I worked in corrections for a couple years, and I think many here misunderstand the role or daily duties of a corrections employee. The state is doing the holding, corrections merely manages the logistics. Get them to meals, get them to work, get them to the shower (that's for Warty), make sure they don't kill a guard, eachother, themselves.
I think people tend to confuse all justice field people with the cops - and some of those brutish, jack-booting thugs. Trust me, you wouldn't last a month acting like a tough guy prison guard around real, professional sociopaths.
It ain't like the movies. Corrections officers have almost zero real power, authority, and you realize most are unarmed right?
Yes, so long as the prisoners do exactly as they're told. And I'm sure it depends on the specific facility.
Regardless, they have more power than any man would legally have over another in private life.
And I think the overall menializing of the job and the "we just work here" dispersion of personal responsibility that seems to grip most corrections officers I've personally met has more to do with an all too human reaction to a shitty job then any real lack of power.
But I could just be prejudiced.
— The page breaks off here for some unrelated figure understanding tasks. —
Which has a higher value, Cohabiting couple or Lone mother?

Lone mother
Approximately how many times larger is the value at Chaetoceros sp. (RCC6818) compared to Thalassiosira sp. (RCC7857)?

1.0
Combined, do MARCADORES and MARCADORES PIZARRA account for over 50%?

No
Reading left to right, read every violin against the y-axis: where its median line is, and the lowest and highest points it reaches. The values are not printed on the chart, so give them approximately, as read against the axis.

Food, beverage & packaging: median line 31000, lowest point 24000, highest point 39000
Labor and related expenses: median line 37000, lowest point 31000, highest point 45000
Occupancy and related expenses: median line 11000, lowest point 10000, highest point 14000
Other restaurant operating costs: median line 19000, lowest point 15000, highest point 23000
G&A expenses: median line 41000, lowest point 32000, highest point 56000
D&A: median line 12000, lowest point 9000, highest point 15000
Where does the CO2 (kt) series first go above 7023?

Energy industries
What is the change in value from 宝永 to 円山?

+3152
I had an uncle who was a jail guard in New York, and he was one of the biggest assholes Ive ever known.
Too many comments for me to check to see if others have said the same - this is one of former Governor Gray Davis's legacies. He effectively shut down the private prisons in CA on his watch making sure that all prison employees were unionized also.
Felons give up certain rights when convicted. I get the concern with non-gov guards but to me this is less important than providing a service for the fewest $$$. Cali is a mess and all cost saving plans should be applied now. Crap, if they are wasting this much in Corrections imagine WTF they are pissing away across the board. Fook Me.
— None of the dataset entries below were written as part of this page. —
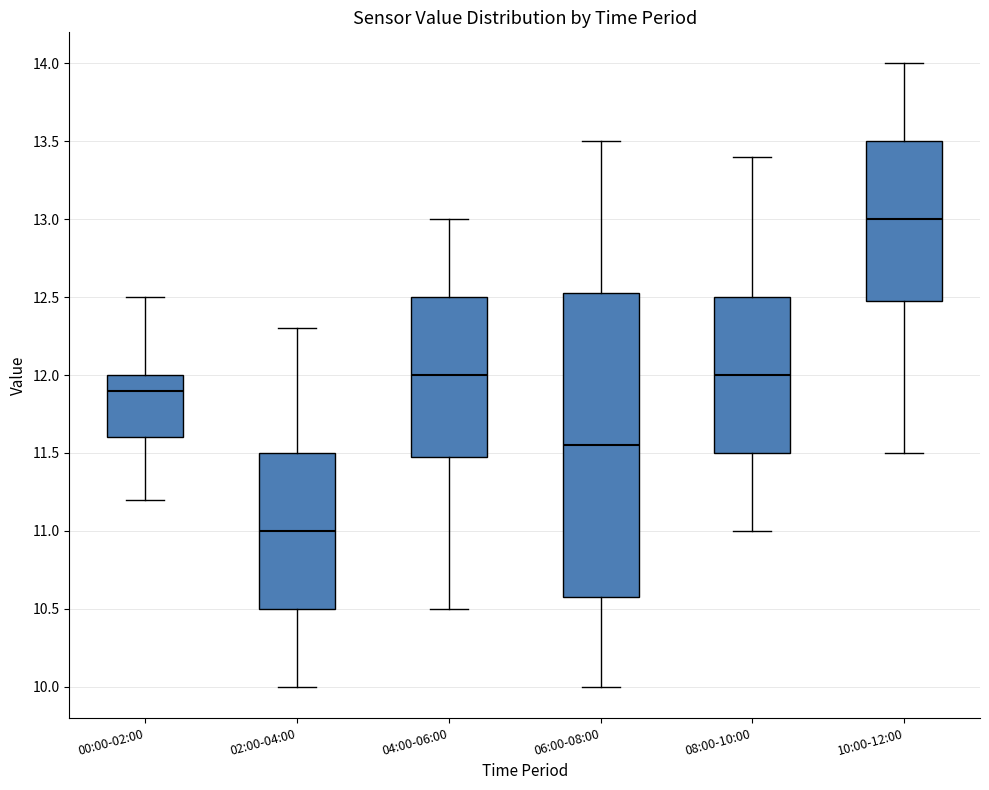

Which box's median line is the lowest?

02:00-04:00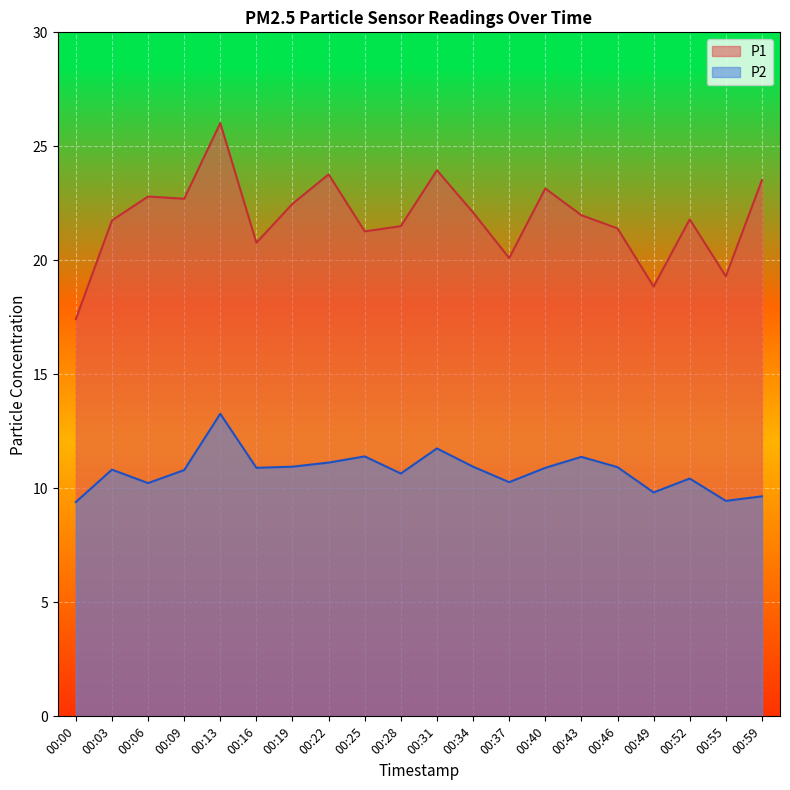

Count the number of data series in this chart.

2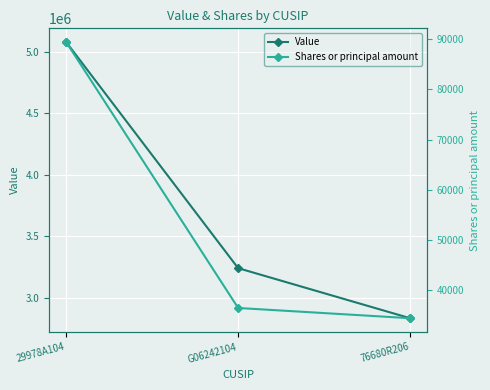

Which category has the highest value across all series?

29978A104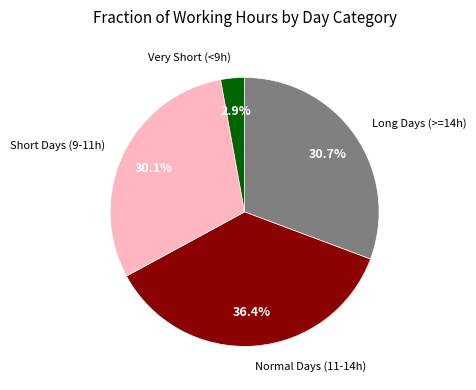

Is there any slice that represents more than half of the pie?

No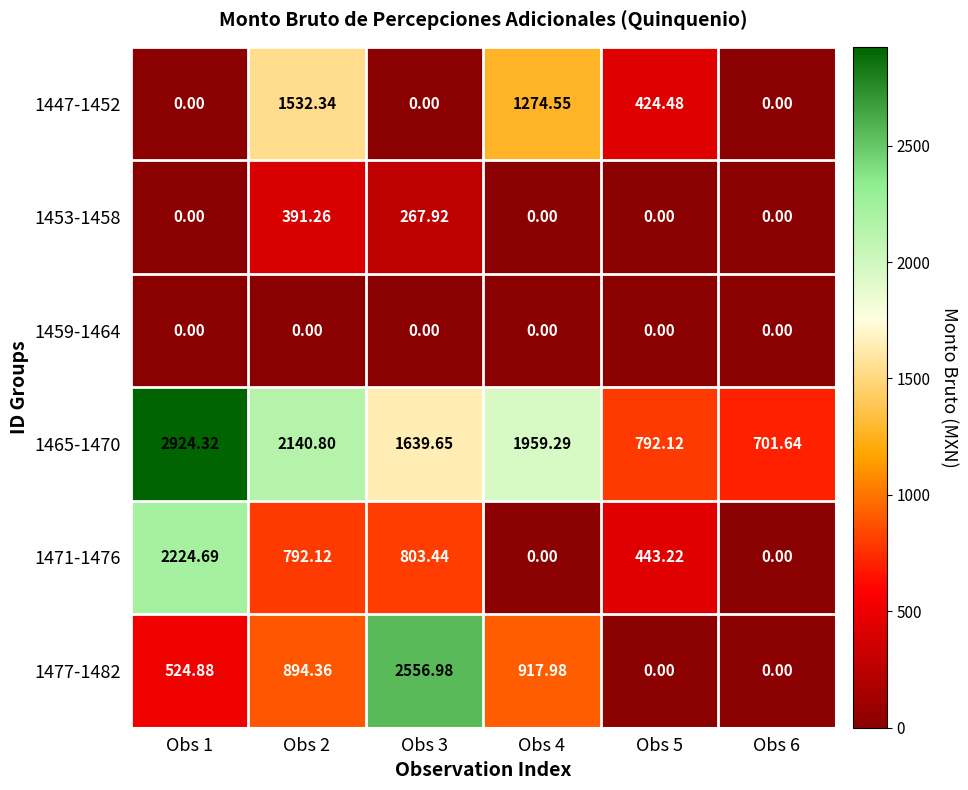

What is the total value across all series at Obs 3?

5268.0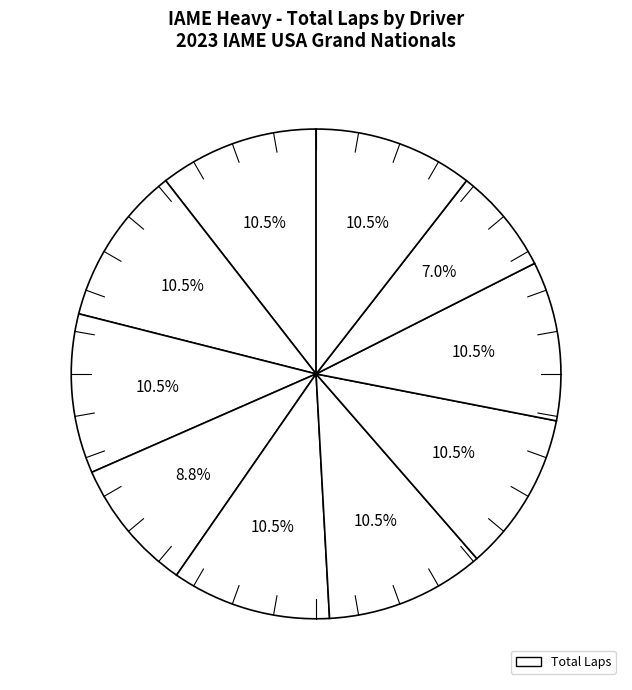

How many slices are in this pie chart?

10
Huntsville Prison in Texas used to be 100% self-sustaining. With a pool of free labor that size, no prison should cost the taxpayers a solitary dime.
California's proposal to shrink its budget deficit by cutting its prison population is a lukewarm response to a golden opportunity. California, and America, have a tragically overstimulated system of corrections, but if the solution were easy than it would have happened already. A fresh approach to how we understand prison and the goal of incarceration is the basis for a new system that balances crime prevention with the cost of locking up so many Americans.
Read more: http://www.theinductive.com/ar.....audit.html
Great idea, and we could cut back on the overcrowding a little bit as we have over 500 people on death row. Gas em all tomorrow and that just opened up a boat load of space.